A grounding in Stone’s work cautions us to avoid one-sentence explanations or easy villains (GM crops! Globalization!) for such tragedies. At the close of his essay “A Science of the Gray: Malthus, Marx, and the Ethics of Studying Crop Biotechnology,” he discusses the 1997 suicides and provides a revealing look at how he approaches understanding the messy complexity of what is actually happening, out there in the real world.

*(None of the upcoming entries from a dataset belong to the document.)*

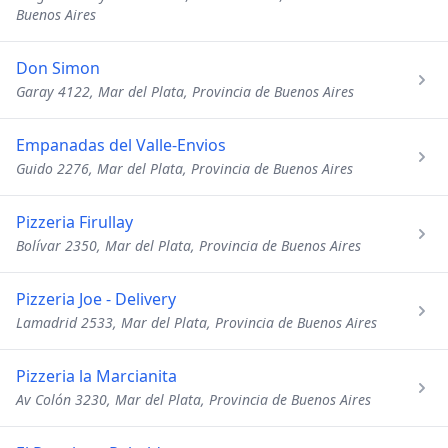
Buenos Aires
Don Simon
Garay 4122, Mar del Plata, Provincia de Buenos Aires
Empanadas del Valle-Envios
Guido 2276, Mar del Plata, Provincia de Buenos Aires
Pizzeria Firullay
Bolívar 2350, Mar del Plata, Provincia de Buenos Aires
Pizzeria Joe - Delivery
Lamadrid 2533, Mar del Plata, Provincia de Buenos Aires
Pizzeria la Marcianita
Av Colón 3230, Mar del Plata, Provincia de Buenos Aires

Suicides are “caused” not just by either American bollworms or globalization but by a dozen insect pests, by pesticide resistances and the high cost of pesticides, by the ready availability of means for suicide (the pesticides themselves), by vendors’ usurious lending practices and their draconian collection tactics, by unscrupulous seed salesmen and a weak regulatory system that fails to protect farmers from bogus seed, by the boom in the cotton market and government campaigns enticing farmers into risky practices, by the large number of small and marginal farmers, by the dropping water tables combined with the preponderance of thirsty cotton varieties, by the cost and unpredictability of hitting water in a bore well, by government payments to suicides’ families, by alcohol abuse, and by a long list of other general and specific factors. Rather than championing a cause that serves one’s own interests at the expense of a richer understanding of the situation at hand, my ethnographic science of the gray reaches for a more systemic and synthetic analysis of the sociocultural context into which genetically modified crops are being introduced.
A science of the gray. Words to live by.